PASSAGE SHOWN
:::::

Steve Atkins wrote:
On Mon, Sep 20, 2004 at 02:27:41PM +0000, Matthew Wilson wrote:
I'm a noob SQL user, crossing over from SAS. I have a table with about
200k rows and one of the columns is empssn, which holds the employee
social security number. The same empssn may appear in lots of different
rows. I want to get a list of the 40 top empssns, sorted by the number
of times they appear in the table. I also want a list of the very rarest
empssns (ones that only appear once or twice).
Can anyone help me with this? BTW, this isn't a homework problem.
select empssn, count(*) from table
group by empssn
order by count(*) desc limit 40;
and
select empssn, count(*) from table
group by empssn
having count(*) < 3;
may be close to what you're looking for.
Cheers,
Steve
---------------------------(end of broadcast)---------------------------
TIP 9: the planner will ignore your desire to choose an index scan if your
joining column's datatypes do not match
to get the 10 rarest empssns, it should be fine to do:
SELECT empssn, count(*) from table
GROUP BY empssn
ORDER BY count(*) ASC LIMIT 10;
the only thing here change from the previous post is the ASC (ascending)
or DESC (descending) sort order.
the having count(*) < 3 is good but will only return rows if there are
empssn that only occur less then 3 times in the table.
however with a table with 200 000 records there is a chance/risk that
not any empssn occurs less then 3 times, in such a case the query with
the HAVING clause will return zero rows whereas the LIMIT 10 still will
give the 10 least frequent.

:::::

STORED DATA
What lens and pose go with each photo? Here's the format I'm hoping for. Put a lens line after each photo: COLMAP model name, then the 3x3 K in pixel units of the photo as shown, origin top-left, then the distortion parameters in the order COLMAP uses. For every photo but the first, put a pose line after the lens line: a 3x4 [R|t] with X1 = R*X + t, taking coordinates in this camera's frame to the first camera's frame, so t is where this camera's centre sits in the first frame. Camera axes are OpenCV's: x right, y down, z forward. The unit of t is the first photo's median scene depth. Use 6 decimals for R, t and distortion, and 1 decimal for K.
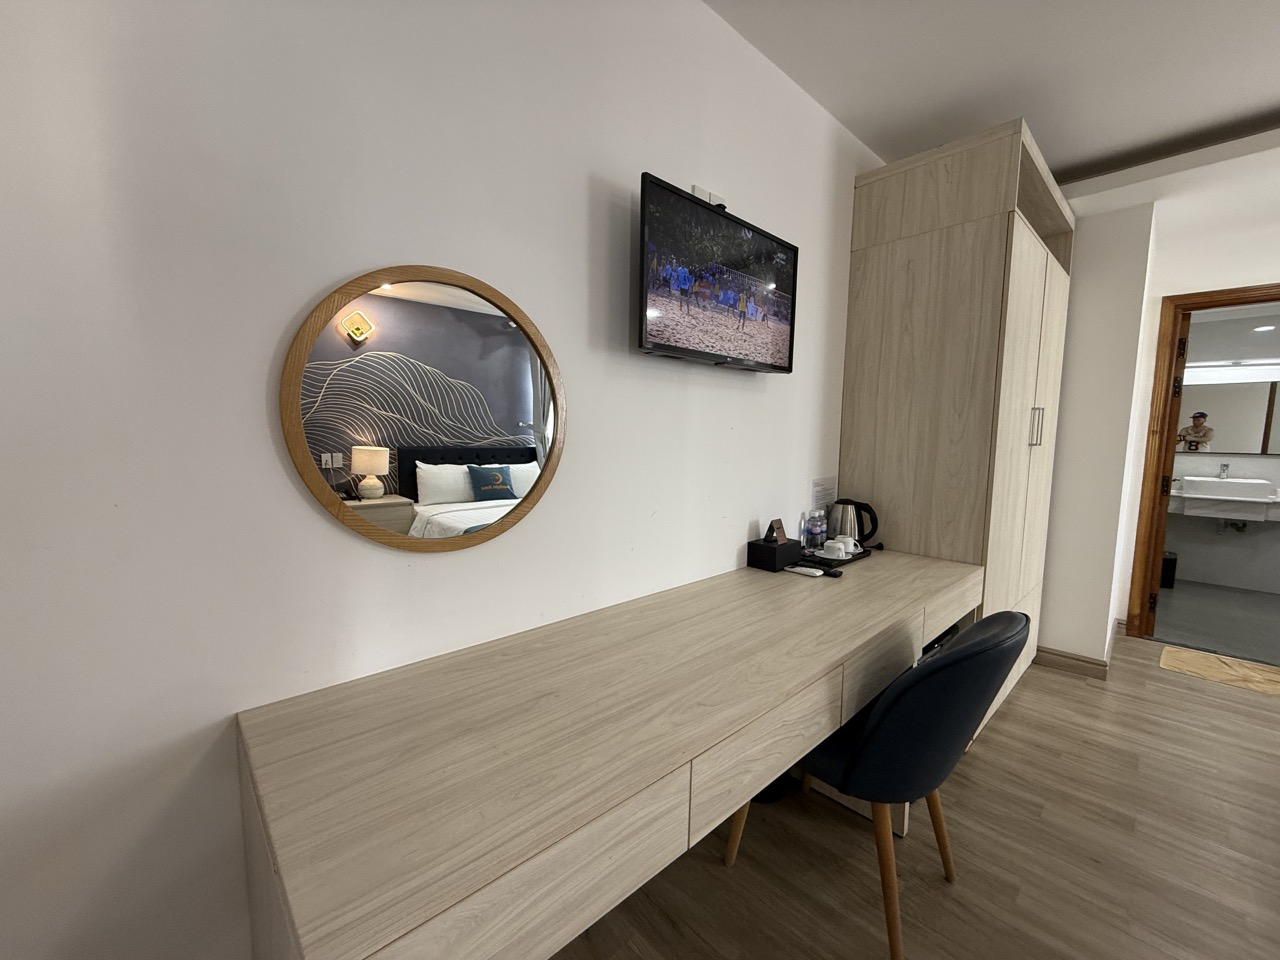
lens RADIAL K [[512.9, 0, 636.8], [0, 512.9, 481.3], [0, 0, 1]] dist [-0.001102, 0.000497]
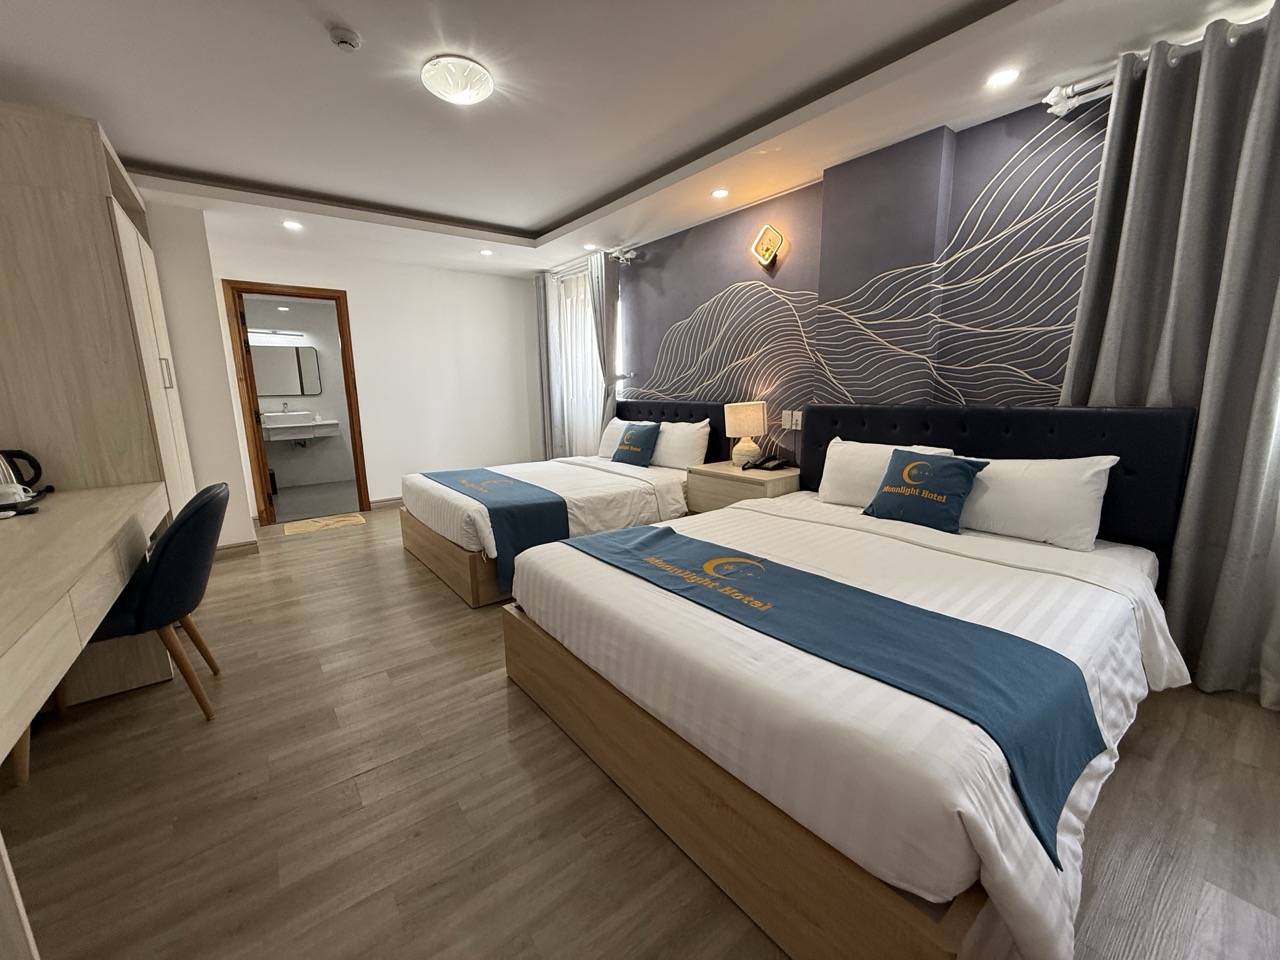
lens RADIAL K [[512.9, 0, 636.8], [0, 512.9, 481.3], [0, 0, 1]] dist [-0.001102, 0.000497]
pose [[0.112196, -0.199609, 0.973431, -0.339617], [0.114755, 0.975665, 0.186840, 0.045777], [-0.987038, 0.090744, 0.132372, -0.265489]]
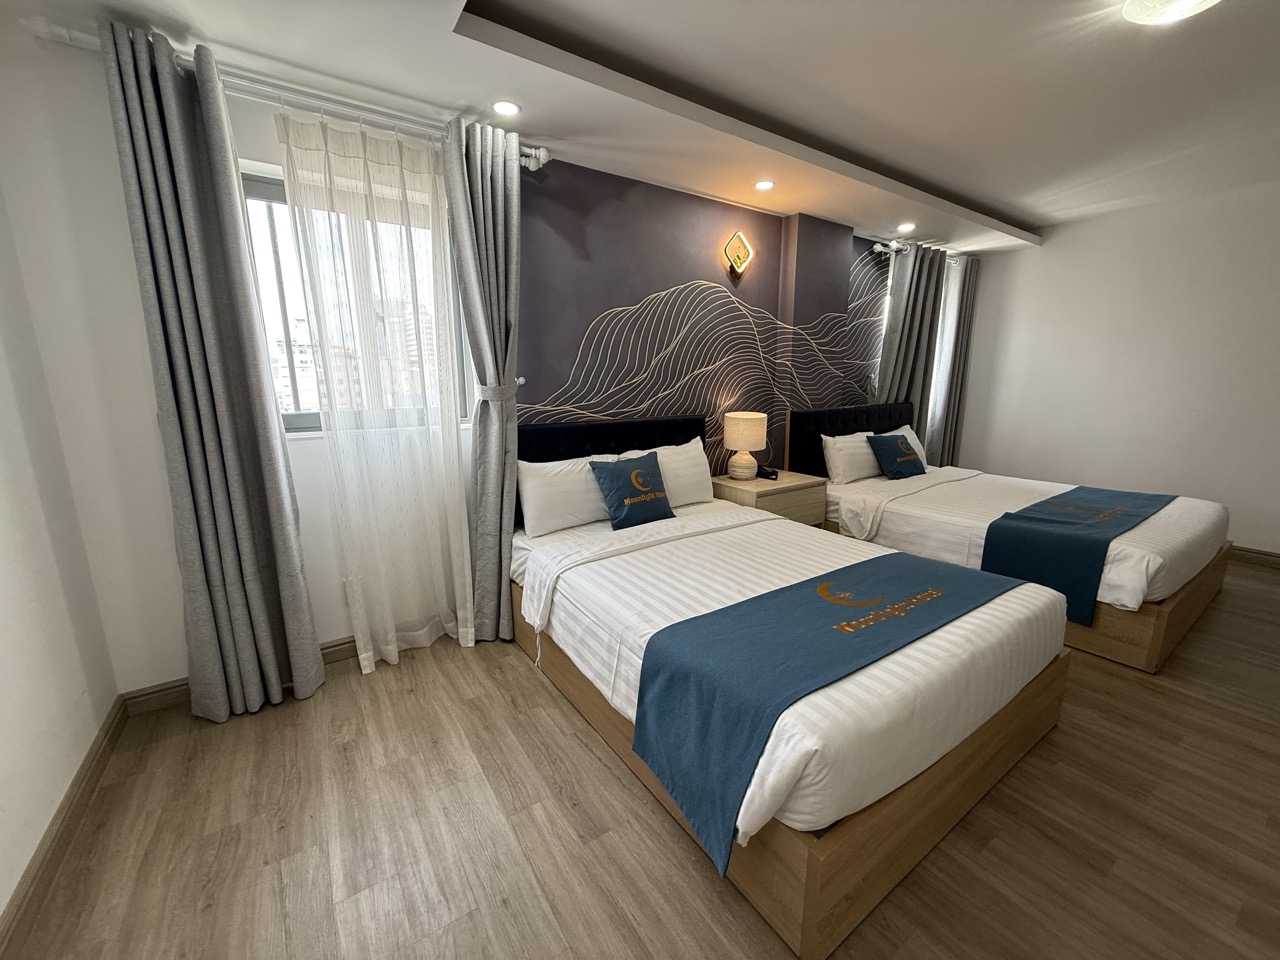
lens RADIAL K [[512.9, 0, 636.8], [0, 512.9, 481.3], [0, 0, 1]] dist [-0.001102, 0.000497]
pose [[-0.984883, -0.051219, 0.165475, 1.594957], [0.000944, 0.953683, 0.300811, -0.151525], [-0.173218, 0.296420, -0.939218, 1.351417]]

:::::

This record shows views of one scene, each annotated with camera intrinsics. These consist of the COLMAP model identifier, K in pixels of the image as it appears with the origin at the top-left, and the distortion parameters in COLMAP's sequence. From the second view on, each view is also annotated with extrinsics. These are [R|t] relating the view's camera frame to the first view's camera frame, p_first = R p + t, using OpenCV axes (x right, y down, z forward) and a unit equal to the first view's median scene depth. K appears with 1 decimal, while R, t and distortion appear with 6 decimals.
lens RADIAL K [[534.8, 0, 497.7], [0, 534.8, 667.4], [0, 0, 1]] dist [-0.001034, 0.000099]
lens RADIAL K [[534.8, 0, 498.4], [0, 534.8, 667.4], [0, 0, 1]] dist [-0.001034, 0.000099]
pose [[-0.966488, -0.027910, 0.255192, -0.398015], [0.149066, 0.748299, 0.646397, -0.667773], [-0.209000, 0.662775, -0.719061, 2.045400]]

:::::

ACTION ITEM
Reproduce the passage of the SQL query thread from "or DESC (descending)" to "10 least frequent.".

TASK SOLUTION
or DESC (descending) sort order.
the having count(*) < 3 is good but will only return rows if there are
empssn that only occur less then 3 times in the table.
however with a table with 200 000 records there is a chance/risk that
not any empssn occurs less then 3 times, in such a case the query with
the HAVING clause will return zero rows whereas the LIMIT 10 still will
give the 10 least frequent.